I’m not going to lie, The Rounders is a pretty tough movie to review. (Not to be confused with the 1998 gambling movie with Matt Damon and Edward Norton). I liked it in a sense; it’s an amusing little time capsule that is enjoyable if one thinks of how it might have been perceived in 1965 when it was released. Buried in double-bills due to poor marketing, it became a bit of a cult classic later on and even spawned a single season television adaptation about a year after the films release.

Ford and Fonda are great as always, even if they seem a bit too old for their roles. Fonda was pushing 60 around the time of filming, while Ford was in his late 40’s. While Ford’s age is a little more believable, it still seems like a bit of a stretch. There are conversations between Ben and Meg (Joan Freeman), a woman who is pursuing him, about settling down; if his age on-screen was anywhere near his age in real life, I believe it should have been incredibly obvious to her that there more than likely wasn’t a chance he would be giving up the life he’d led.
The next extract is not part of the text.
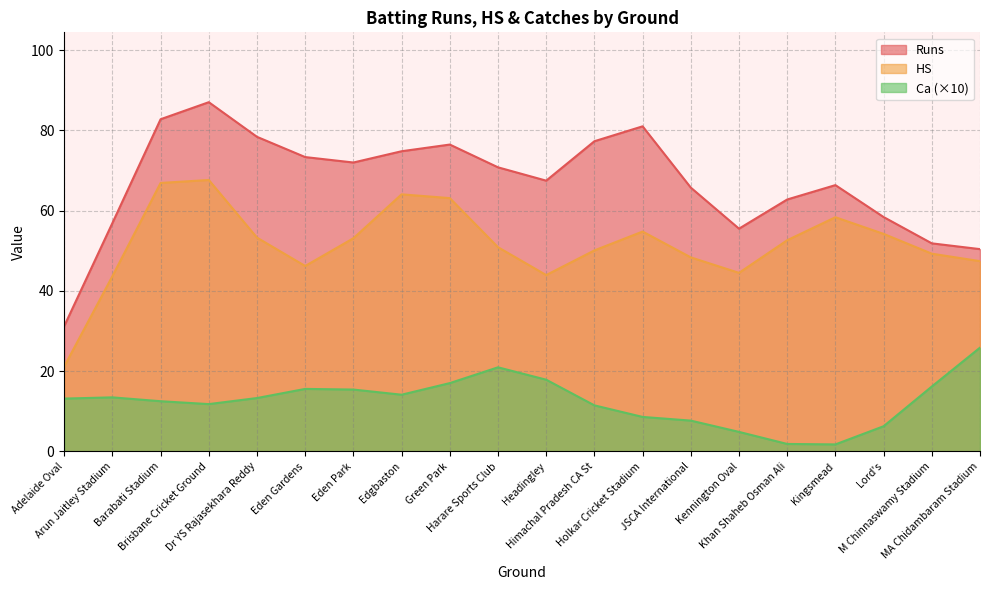

Count the Ca values in the range 0 to 2.

18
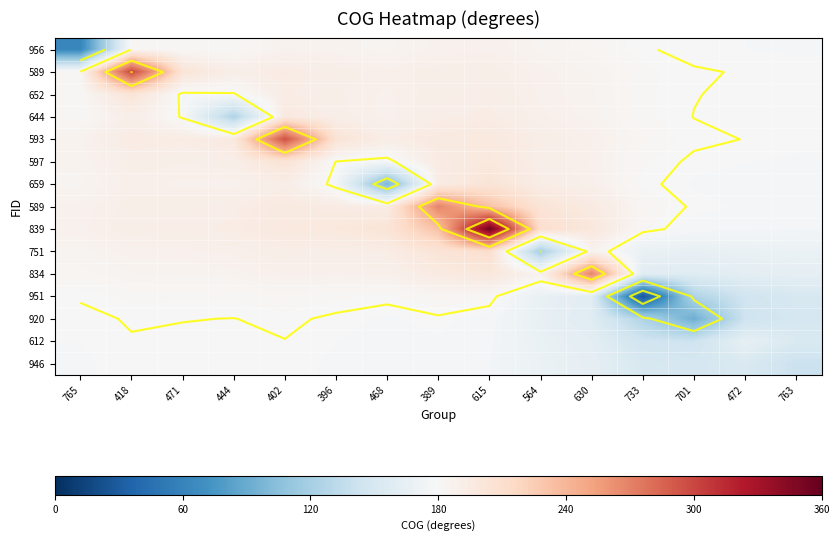

Which has a higher value, 615 or 389?

615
I suppose it could happen… but it seems unlikely.

The first hour of the film is incredibly circular, using basically two iterations of the same scene: Ben getting bucked off the roan and threatening to do something terrible to the animal (turning him into soap, turning him into dog food, etc.) and the men pawning the animal off onto unsuspecting individuals and having it come back to them. It becomes very tedious and could have used perhaps a montage instead of constantly book-ending.

It also suffers from a lot of things that may not be deemed as terribly PC these days. The way they treat the animal is plenty atrocious, but its depictions of women are where I found the film most bothersome. The ladies in it are seen as either the type that are desperate to settle down, or as ditzy, “eager to please” floozies. This kind of humor is incredibly dated and, while I understand that it was a different time and I didn’t necessarily take offense to it, as a woman, it definitely got quite a few eye-rolls.

I can still appreciate The Rounders for what it is, though: camp, which it oozes. Others in their 20s would likely either become enraged due to the sexism or sadly resigned to its goofy, “dad joke” nature, considering just how much raunchier today’s comedy can be.

I recently caught an airing of The Rounders on cable and I must say, the print was relatively atrocious. The job that has been done for this Blu-ray by the Warner Archive Collection is near-pristine, with no visible scratches. The colors are bright and pop beautifully and the Arizona mountain range is almost as lush and clear as it would be if you were driving through them.